-------- Passage shown

BLITZER: The vice chair of the select committee, Liz Cheney, says the American people deserve to hear from former White House Counsel Pat Cipollone. What specifically do you want him to shed light on and how aggressively is the committee pursuing his testimony?

RASKIN: Well, his name has been invoked frequently as someone who repeatedly warned Donald Trump that there was no factual merit to his big lie, that there was no legal theory that could justify all of this coercive pressure being placed on Vice President Pence and there was no pathway to power for him. And so we would like to hear him describe everything that he went through. So far, we're getting kind of like a bank shot from other witnesses. So, it would be good to hear from him. I'm not quite sure where the negotiations are at this point.

BLITZER: Considering how much evidence continues to emerge during the course of all these hearings, can we expect your committee to announce any additional hearings?

----------------
-------- Material provided

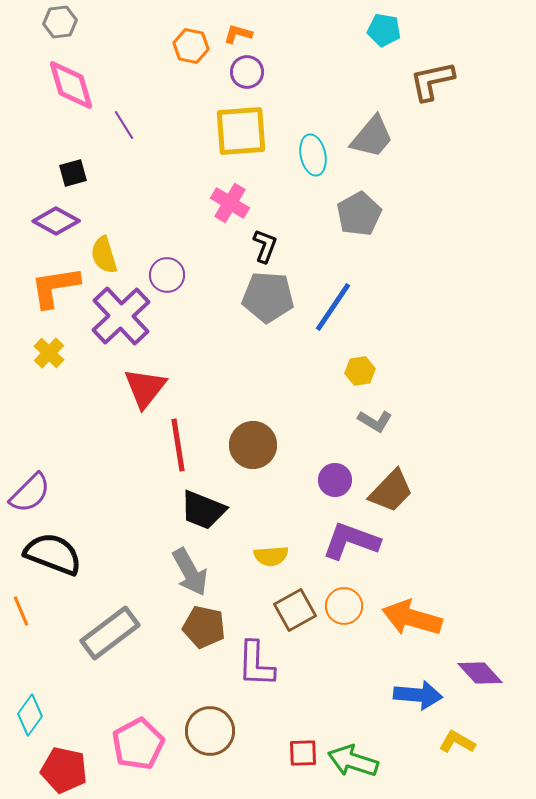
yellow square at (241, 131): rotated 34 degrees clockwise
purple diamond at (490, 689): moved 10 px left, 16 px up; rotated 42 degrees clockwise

----------------

# Exercise requirements
a. Using the interview excerpt, decide whether each statement agrees with it. Answer yes or no and quote the words that decide it.
(i) Liz Cheney is identified as the vice chair of the select committee.
(ii) Raskin says Cipollone told Trump there was a legal theory that could justify the pressure placed on Vice President Pence.
(iii) Raskin says he is unsure where the negotiations stand.
b. Continue the interview excerpt, beginning after its last line.
The listing is not needed for the work that follows.

# Set of answers
a.
(i) Yes: "The vice chair of the select committee, Liz Cheney"
(ii) No: "there was no legal theory that could justify all of this coercive pressure being placed on Vice President Pence"
(iii) Yes: "I'm not quite sure where the negotiations are at this point."

b.
RASKIN: Well, you're right. More evidence is pouring out every day. More witnesses are coming forward. It's almost like a national catharsis as people who have information are deciding to turn it over to the January 6th select committee. So, I had hoped that we would be done with the hearing process by the end of June. It may be that the incorporation of all the new evidence coming in requires us to go a little bit further into the summer.

BLITZER: Congressman Adam Schiff, a fellow member of your committee, tells CNN he believes this plot, and I'm quoting him now, likely violated multiple federal laws and should be investigated by the U.S. Justice Department. Do you agree? And I ask the question of you because you used to teach constitutional law at the American University Law School here in Washington.

RASKIN: And I did teach criminal law, too. Look, there are more than 850 criminal prosecutions that have been brought already as part of these events. These are things like assaulting federal officers and seditious conspiracy, which means conspiracy to overthrow or put down the government or interfere with the execution of the laws. So, I think that the way most classic mob investigations and prosecutions proceed is they work their way to the top. And I think that's what's happening.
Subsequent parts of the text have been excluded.